Instructions for the task: Go through the material underneath and show every line where the string "items" occurs.

Information shown:
▬▬▬▬▬▬

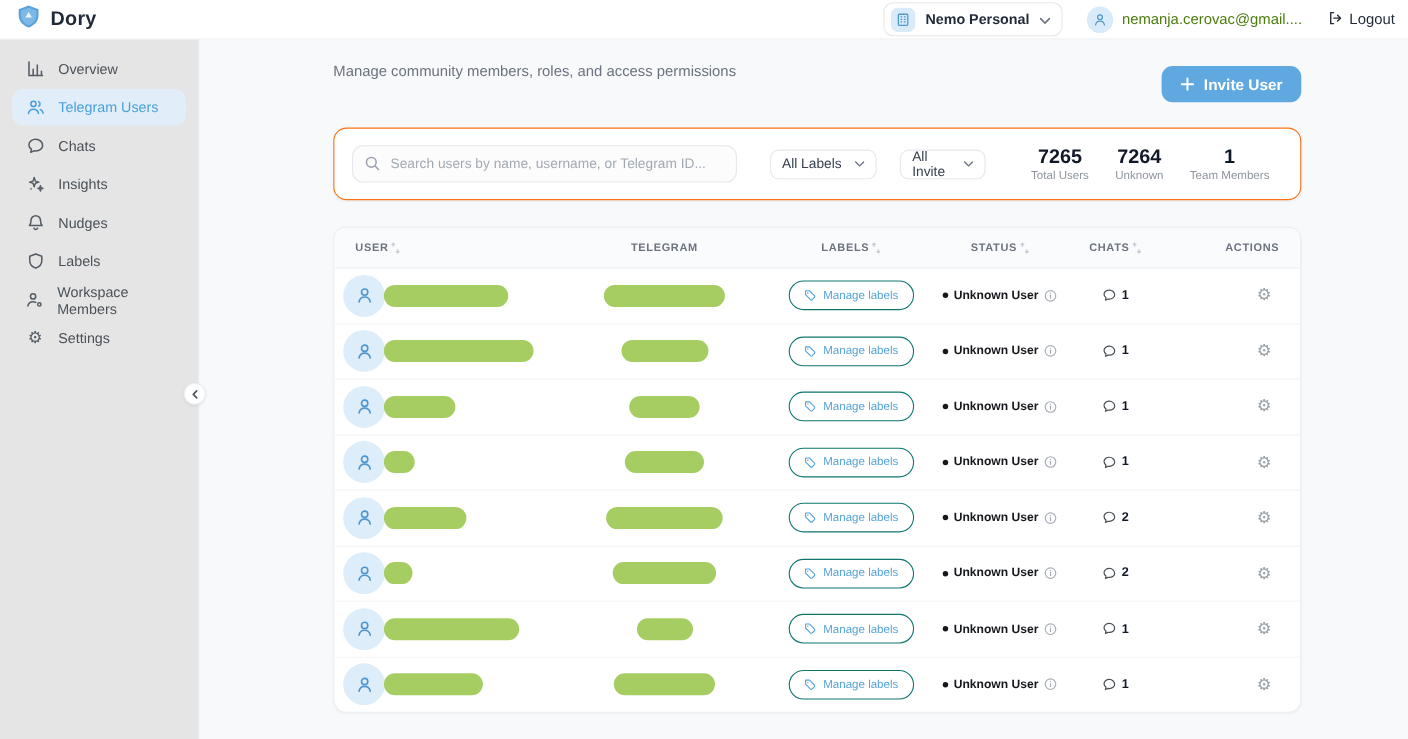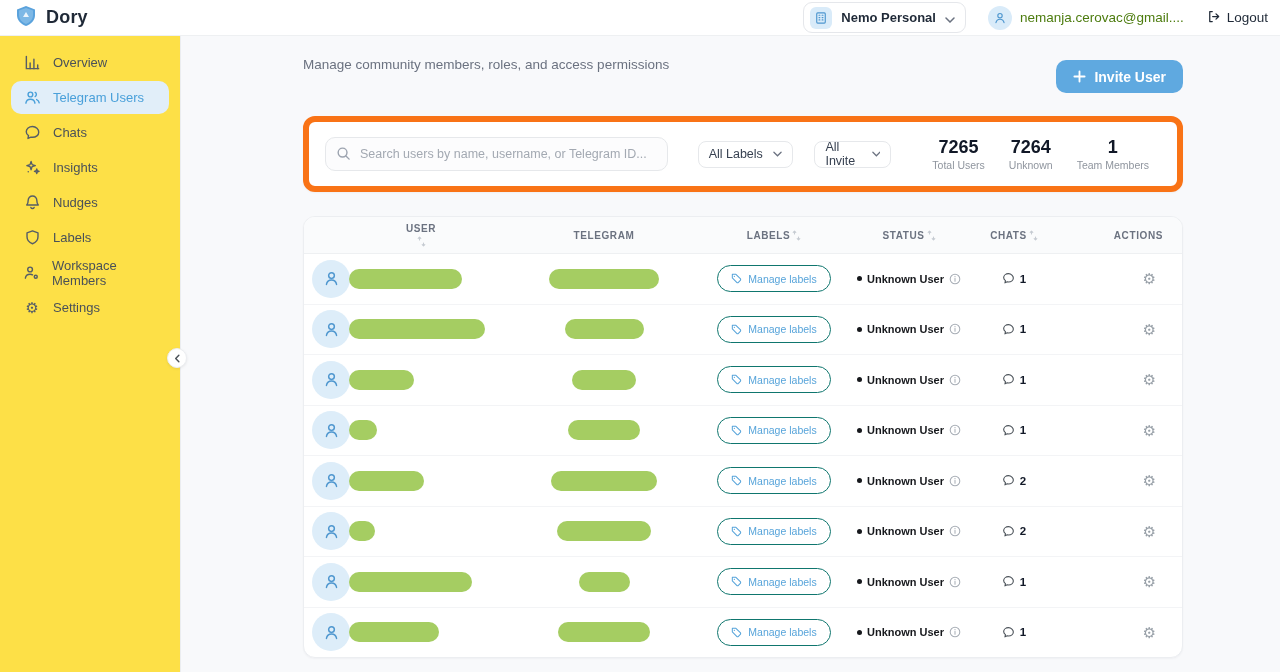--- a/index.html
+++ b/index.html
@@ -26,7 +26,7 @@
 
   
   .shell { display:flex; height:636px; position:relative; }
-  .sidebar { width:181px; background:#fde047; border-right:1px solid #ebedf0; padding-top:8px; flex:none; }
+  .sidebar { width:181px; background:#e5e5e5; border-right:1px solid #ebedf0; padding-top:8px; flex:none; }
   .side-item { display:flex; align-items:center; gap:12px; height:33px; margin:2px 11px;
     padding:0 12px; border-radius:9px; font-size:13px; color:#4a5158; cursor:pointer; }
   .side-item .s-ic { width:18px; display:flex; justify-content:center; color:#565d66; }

▬▬▬▬▬▬

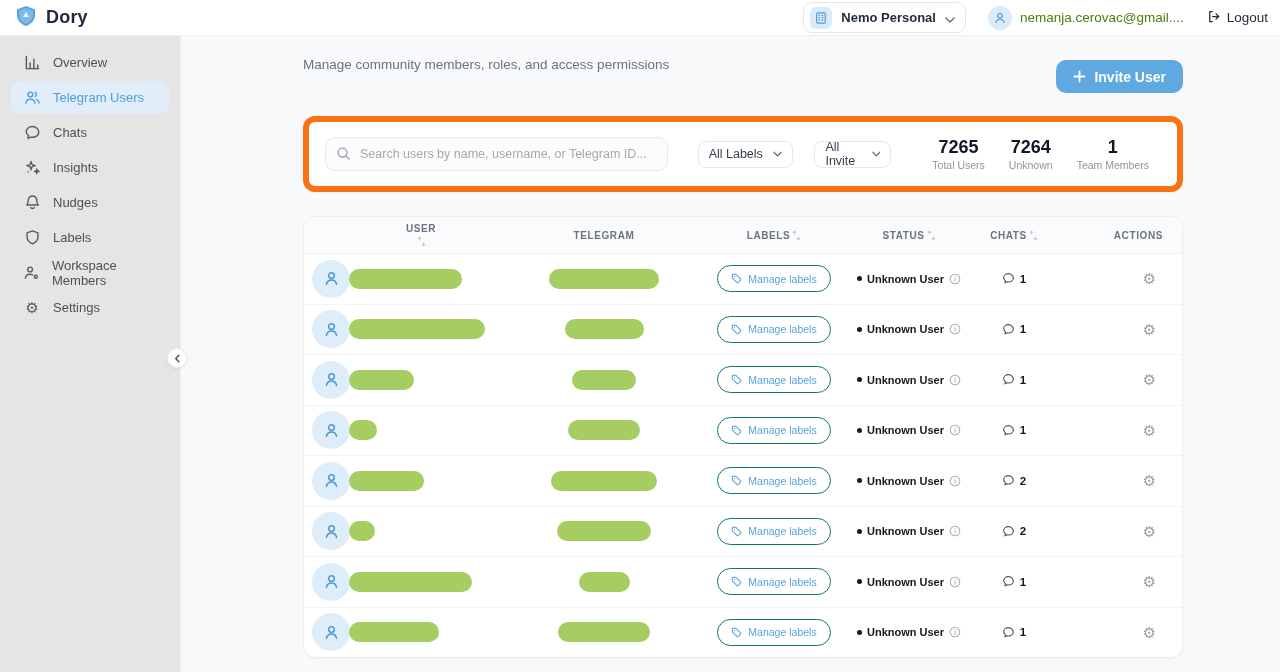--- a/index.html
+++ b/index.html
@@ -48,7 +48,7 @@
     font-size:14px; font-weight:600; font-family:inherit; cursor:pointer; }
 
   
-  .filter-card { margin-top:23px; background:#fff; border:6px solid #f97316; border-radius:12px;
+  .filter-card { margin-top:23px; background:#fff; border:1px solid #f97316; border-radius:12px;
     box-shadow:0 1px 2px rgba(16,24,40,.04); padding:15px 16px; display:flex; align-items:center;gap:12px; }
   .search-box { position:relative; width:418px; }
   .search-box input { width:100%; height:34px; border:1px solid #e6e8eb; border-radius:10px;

▬▬▬▬▬▬

Response box:
   .side-item { display:flex; align-items:center; gap:12px; height:33px; margin:2px 11px;
     box-shadow:0 1px 2px rgba(16,24,40,.04); padding:15px 16px; display:flex; align-items:center;gap:12px; }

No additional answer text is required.